> Problem:
Every line from the one with "гарячого водопостачання" up to and including the one with "riferimento alle linee" is to be output exactly as it appears below; pictures are not.

> Given data:
Content starts
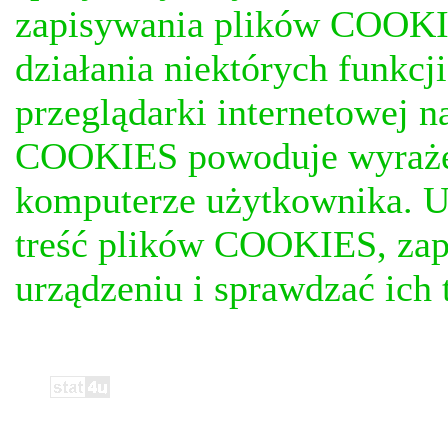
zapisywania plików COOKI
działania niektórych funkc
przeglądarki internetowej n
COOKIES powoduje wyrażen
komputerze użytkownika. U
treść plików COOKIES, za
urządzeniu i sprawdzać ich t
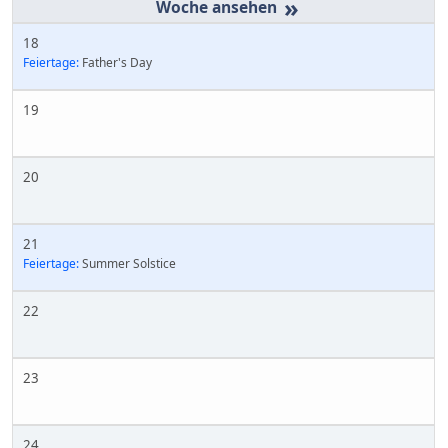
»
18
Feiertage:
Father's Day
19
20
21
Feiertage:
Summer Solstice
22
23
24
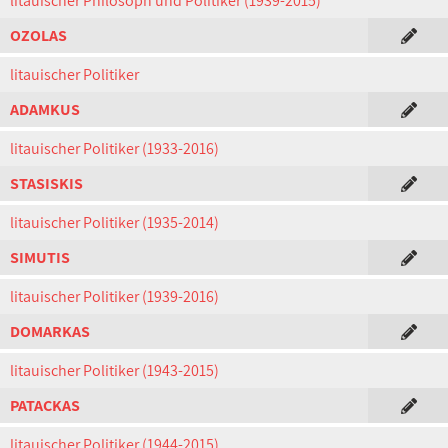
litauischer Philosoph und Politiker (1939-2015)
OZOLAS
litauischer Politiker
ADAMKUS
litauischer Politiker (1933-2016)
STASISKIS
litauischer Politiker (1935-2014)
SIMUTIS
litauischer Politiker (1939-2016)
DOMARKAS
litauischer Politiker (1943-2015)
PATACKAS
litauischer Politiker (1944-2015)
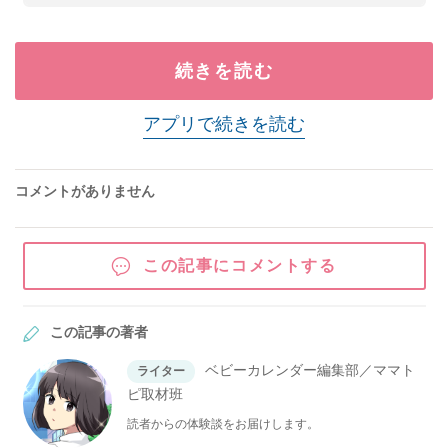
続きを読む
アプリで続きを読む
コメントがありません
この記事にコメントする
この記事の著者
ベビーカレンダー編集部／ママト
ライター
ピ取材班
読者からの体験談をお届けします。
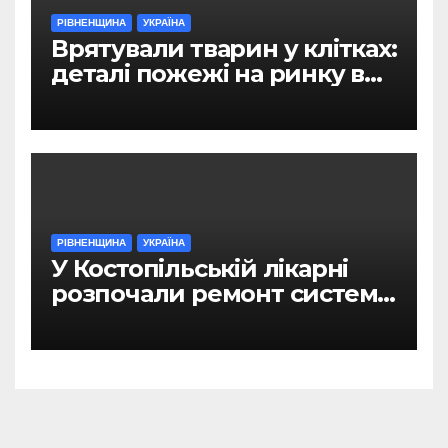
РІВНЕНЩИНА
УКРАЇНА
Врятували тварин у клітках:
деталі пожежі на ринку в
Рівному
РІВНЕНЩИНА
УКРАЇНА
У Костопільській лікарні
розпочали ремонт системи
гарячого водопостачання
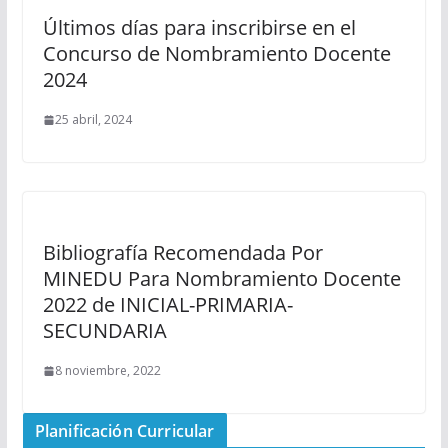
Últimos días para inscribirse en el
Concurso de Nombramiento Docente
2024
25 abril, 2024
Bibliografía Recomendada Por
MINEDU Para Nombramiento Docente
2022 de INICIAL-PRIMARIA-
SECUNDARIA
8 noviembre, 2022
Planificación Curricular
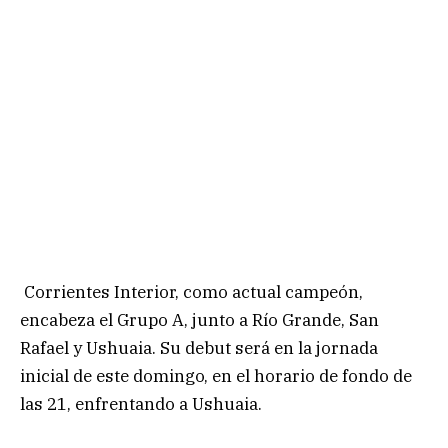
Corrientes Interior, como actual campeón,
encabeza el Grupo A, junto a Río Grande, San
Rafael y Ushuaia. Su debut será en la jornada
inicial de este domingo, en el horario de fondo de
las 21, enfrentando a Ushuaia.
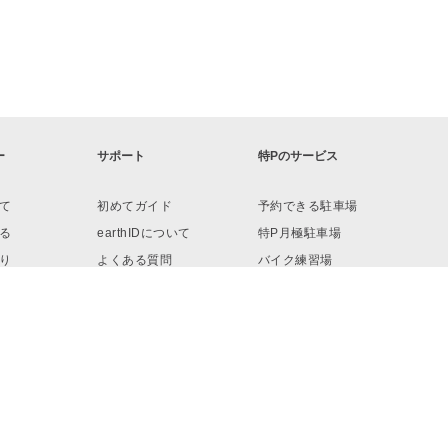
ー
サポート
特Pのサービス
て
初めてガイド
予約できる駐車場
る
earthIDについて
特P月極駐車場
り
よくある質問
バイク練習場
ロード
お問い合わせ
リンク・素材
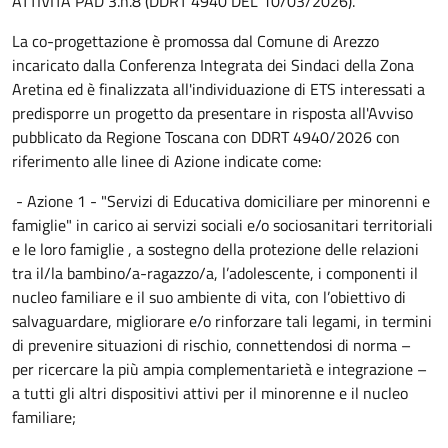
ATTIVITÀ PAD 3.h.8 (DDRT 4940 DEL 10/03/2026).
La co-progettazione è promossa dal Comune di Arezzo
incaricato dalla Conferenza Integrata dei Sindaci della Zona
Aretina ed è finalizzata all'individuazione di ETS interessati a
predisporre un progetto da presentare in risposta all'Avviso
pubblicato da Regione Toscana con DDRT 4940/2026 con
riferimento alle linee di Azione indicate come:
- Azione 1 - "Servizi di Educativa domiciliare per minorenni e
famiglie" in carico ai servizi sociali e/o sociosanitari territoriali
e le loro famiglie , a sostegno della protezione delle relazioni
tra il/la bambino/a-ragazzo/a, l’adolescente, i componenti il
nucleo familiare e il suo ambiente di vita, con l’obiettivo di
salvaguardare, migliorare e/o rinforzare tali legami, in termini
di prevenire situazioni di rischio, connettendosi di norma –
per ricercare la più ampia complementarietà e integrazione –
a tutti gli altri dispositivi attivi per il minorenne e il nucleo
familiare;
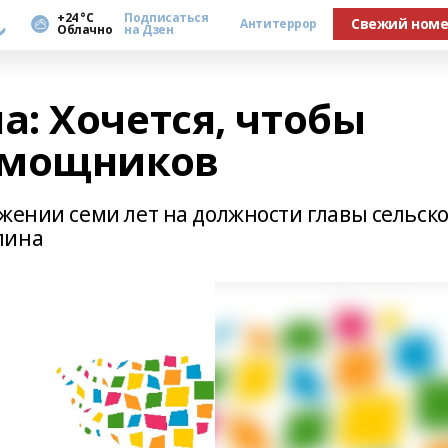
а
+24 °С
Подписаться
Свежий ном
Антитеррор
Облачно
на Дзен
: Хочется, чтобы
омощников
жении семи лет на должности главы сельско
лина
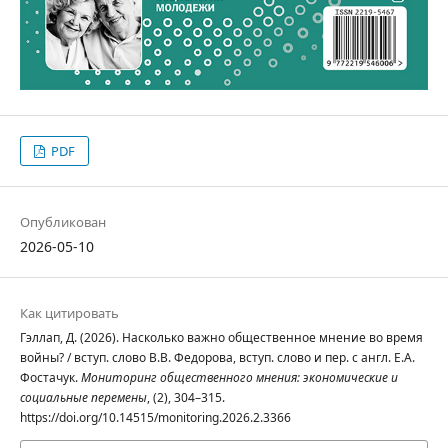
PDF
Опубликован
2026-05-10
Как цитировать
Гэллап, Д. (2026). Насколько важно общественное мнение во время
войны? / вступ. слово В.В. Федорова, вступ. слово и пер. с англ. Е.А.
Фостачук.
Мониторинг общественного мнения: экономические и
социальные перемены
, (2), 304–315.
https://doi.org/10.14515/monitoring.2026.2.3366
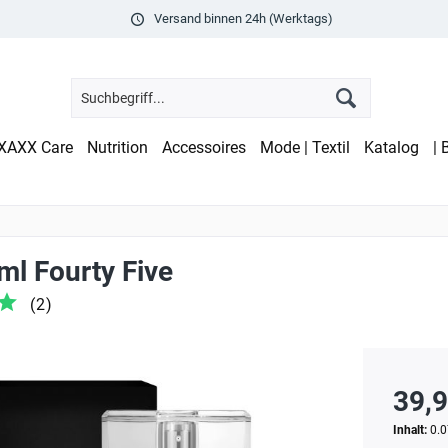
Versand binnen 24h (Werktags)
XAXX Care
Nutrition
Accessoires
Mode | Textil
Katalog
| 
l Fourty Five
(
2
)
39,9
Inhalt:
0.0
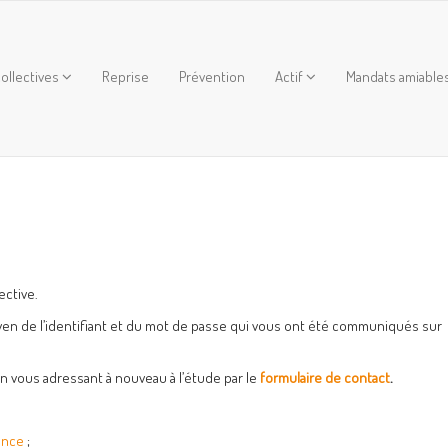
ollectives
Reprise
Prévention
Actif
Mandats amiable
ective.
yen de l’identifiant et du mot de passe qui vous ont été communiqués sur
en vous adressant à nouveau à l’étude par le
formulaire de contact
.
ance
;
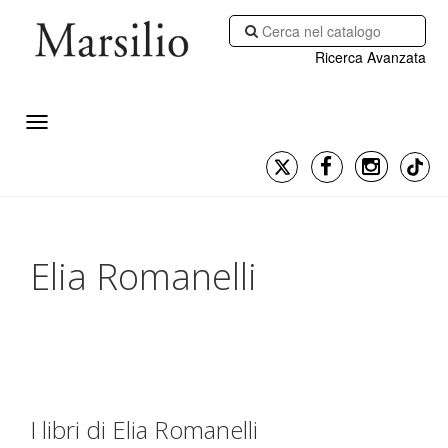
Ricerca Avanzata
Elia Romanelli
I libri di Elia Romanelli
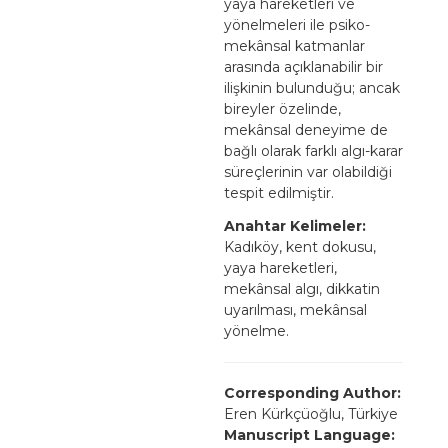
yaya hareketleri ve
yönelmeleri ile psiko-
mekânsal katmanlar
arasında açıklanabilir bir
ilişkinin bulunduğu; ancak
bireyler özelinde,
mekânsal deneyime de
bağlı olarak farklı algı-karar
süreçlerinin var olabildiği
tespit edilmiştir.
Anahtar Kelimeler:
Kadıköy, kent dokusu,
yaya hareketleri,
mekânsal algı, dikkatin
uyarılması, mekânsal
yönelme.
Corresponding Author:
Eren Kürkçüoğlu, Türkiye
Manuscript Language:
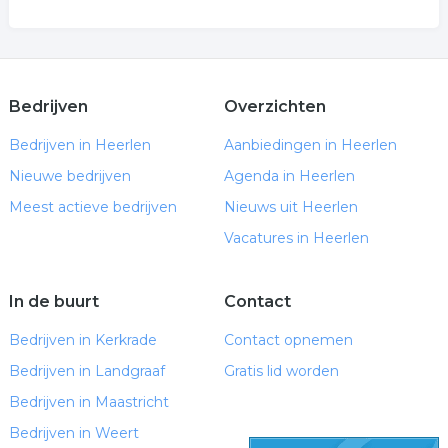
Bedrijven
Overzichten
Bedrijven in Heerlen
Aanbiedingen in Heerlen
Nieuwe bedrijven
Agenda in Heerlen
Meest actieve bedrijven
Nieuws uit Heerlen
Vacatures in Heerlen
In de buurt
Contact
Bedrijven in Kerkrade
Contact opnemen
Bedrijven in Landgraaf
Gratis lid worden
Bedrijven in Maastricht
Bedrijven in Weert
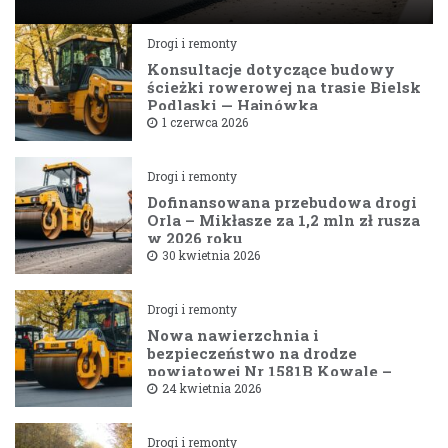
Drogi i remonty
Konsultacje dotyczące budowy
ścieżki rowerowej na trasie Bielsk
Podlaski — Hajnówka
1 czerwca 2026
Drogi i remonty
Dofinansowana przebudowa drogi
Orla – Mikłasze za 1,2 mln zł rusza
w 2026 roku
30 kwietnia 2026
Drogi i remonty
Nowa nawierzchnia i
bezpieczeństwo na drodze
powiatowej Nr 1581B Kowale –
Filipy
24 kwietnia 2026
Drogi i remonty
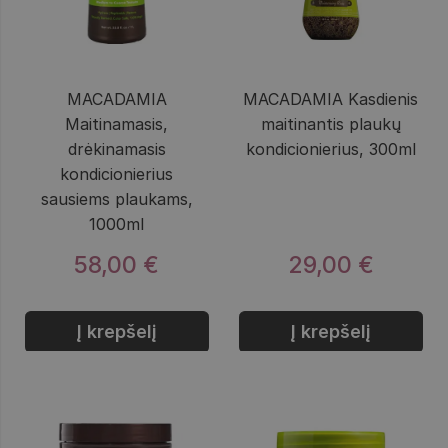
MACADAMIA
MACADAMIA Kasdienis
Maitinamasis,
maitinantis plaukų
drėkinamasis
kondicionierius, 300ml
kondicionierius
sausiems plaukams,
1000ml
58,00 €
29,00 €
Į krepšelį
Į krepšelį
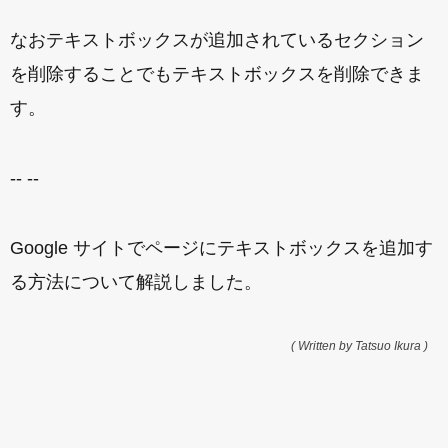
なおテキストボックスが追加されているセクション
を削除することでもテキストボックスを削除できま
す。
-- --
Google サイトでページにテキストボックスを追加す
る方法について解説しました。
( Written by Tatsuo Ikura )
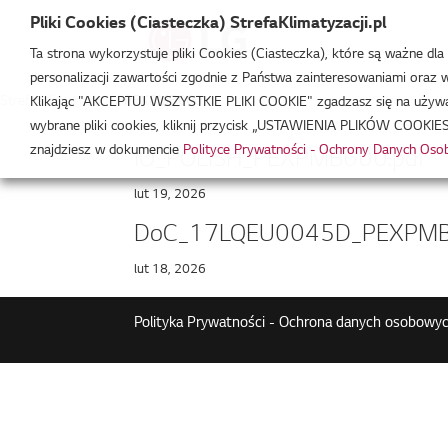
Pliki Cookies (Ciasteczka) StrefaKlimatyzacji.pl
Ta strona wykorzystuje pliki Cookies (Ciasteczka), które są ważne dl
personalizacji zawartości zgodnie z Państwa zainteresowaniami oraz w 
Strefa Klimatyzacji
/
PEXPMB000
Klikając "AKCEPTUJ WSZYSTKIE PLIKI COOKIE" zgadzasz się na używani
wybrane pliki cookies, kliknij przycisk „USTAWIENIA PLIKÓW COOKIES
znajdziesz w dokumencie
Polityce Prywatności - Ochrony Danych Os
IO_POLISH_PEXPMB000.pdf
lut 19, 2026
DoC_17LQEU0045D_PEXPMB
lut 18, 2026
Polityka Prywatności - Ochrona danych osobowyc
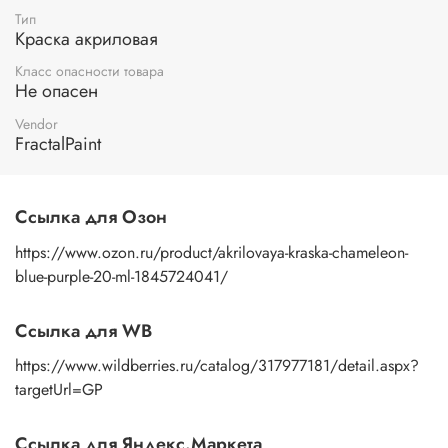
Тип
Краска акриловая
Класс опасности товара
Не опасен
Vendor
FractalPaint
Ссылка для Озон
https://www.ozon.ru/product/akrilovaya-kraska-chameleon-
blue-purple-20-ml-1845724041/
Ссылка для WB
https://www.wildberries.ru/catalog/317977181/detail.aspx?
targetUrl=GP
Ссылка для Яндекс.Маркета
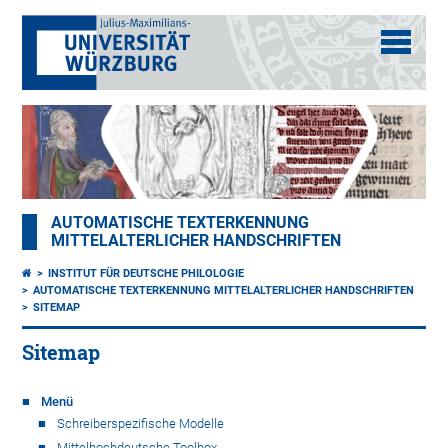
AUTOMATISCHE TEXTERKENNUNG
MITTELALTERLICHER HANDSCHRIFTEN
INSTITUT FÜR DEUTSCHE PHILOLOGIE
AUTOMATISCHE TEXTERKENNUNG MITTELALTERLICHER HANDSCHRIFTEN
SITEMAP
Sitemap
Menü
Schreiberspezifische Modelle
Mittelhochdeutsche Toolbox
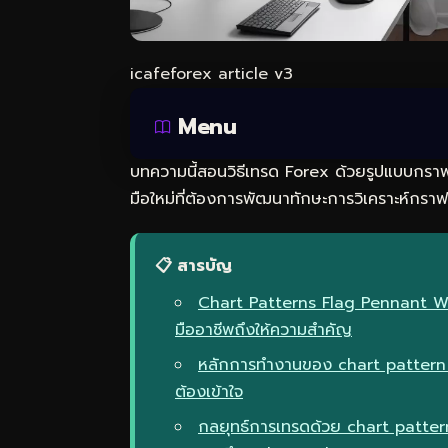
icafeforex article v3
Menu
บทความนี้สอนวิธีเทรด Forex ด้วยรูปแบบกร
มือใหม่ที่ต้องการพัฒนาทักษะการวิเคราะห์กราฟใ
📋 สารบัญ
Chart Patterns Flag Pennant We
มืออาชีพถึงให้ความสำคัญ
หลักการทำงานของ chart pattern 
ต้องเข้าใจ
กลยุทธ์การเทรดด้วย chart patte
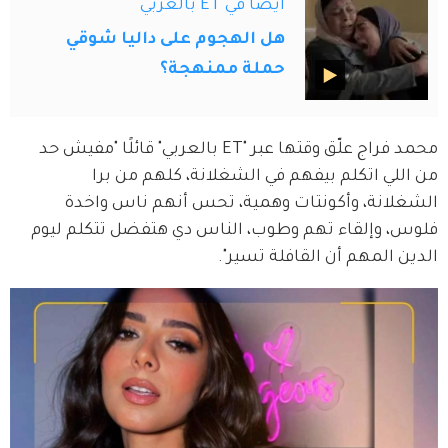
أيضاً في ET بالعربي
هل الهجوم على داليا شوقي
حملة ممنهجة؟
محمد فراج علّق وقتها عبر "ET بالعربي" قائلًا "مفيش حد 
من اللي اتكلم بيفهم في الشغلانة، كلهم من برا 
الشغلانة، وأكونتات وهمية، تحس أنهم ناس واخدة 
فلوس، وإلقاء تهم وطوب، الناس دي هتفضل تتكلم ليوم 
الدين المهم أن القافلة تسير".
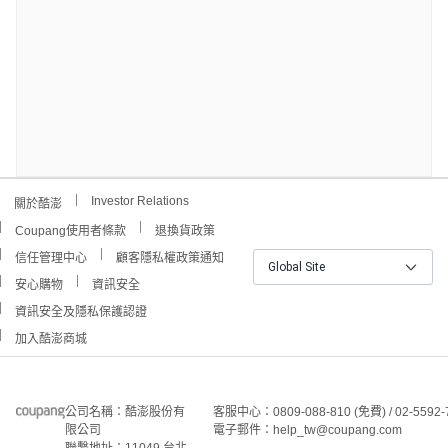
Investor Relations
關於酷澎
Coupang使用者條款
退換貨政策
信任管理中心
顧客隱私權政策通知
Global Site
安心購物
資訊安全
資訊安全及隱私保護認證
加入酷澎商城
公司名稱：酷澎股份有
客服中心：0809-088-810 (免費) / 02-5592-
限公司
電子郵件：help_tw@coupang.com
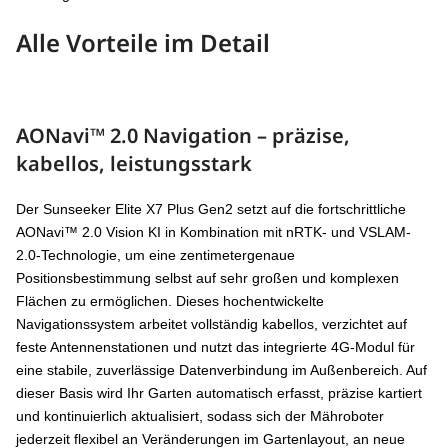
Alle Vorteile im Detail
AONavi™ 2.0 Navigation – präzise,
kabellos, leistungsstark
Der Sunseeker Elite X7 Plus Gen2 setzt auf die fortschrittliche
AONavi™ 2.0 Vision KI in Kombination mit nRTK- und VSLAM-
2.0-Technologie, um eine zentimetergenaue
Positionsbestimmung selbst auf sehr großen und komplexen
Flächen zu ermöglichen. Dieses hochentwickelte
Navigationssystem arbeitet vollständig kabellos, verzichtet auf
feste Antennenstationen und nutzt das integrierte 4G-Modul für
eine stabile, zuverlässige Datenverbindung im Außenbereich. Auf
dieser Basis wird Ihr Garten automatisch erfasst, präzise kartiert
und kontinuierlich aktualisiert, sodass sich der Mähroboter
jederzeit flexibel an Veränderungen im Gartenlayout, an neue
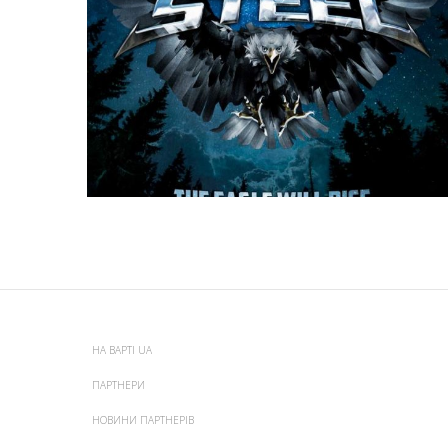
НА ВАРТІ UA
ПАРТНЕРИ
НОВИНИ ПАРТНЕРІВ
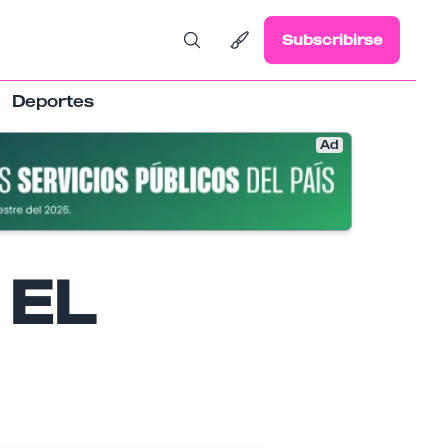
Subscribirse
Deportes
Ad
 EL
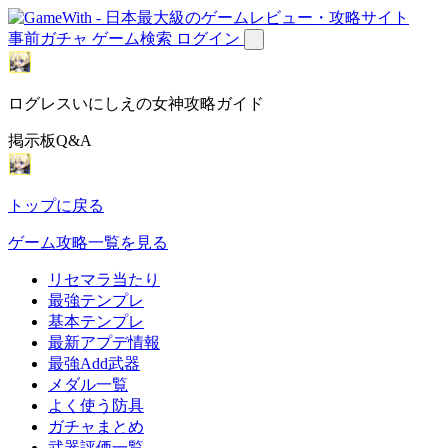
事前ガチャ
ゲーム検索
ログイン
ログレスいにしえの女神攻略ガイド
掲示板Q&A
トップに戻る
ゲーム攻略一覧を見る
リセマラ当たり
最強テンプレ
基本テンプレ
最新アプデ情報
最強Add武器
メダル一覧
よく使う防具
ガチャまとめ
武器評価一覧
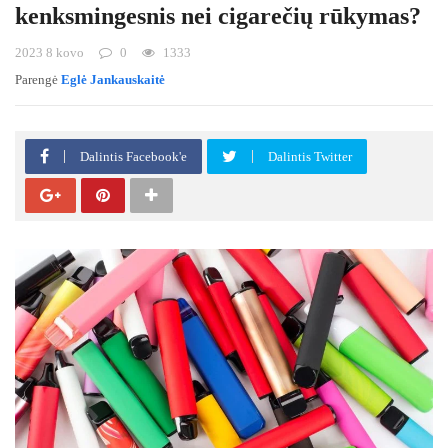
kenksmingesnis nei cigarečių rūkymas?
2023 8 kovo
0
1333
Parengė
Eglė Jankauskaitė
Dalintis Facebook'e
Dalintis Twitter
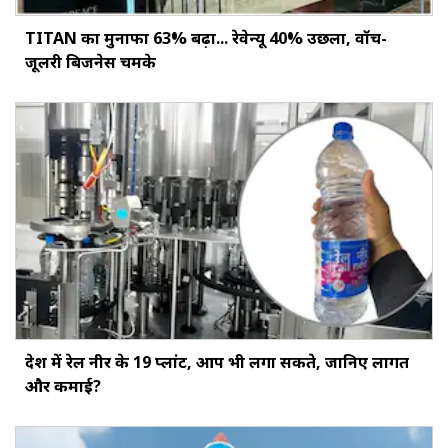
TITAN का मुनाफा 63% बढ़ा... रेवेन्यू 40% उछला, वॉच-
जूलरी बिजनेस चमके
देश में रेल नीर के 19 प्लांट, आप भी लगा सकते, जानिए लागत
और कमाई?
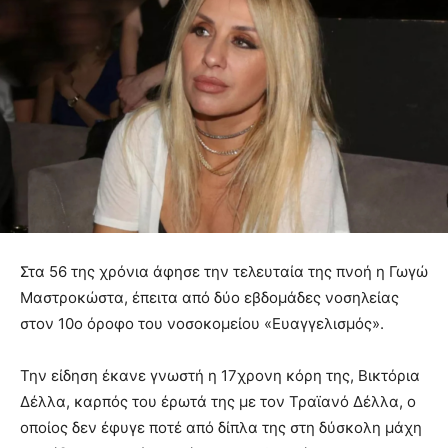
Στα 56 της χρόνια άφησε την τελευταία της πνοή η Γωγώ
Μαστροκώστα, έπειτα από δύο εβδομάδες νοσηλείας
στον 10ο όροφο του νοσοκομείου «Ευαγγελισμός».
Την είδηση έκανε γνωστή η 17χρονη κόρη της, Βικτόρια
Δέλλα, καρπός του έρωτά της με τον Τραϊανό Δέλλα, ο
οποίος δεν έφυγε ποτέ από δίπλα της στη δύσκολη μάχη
Content ends
> Finished task:
гарячого водопостачання
Últimos días para inscribirse en el
Concurso de Nombramiento Docente
2024
25 abril, 2024
Bibliografía Recomendada Por
MINEDU Para Nombramiento Docente
2022 de INICIAL-PRIMARIA-
SECUNDARIA
8 noviembre, 2022
Planificación Curricular
Corrientes Interior, como actual campeón,
encabeza el Grupo A, junto a Río Grande, San
Rafael y Ushuaia. Su debut será en la jornada
inicial de este domingo, en el horario de fondo de
las 21, enfrentando a Ushuaia.
ー
サポート
特Pのサービス
て
初めてガイド
予約できる駐車場
る
earthIDについて
特P月極駐車場
り
よくある質問
バイク練習場
ロード
お問い合わせ
リンク・素材
ATTIVITÀ PAD 3.h.8 (DDRT 4940 DEL 10/03/2026).
La co-progettazione è promossa dal Comune di Arezzo
incaricato dalla Conferenza Integrata dei Sindaci della Zona
Aretina ed è finalizzata all'individuazione di ETS interessati a
predisporre un progetto da presentare in risposta all'Avviso
pubblicato da Regione Toscana con DDRT 4940/2026 con
riferimento alle linee di Azione indicate come:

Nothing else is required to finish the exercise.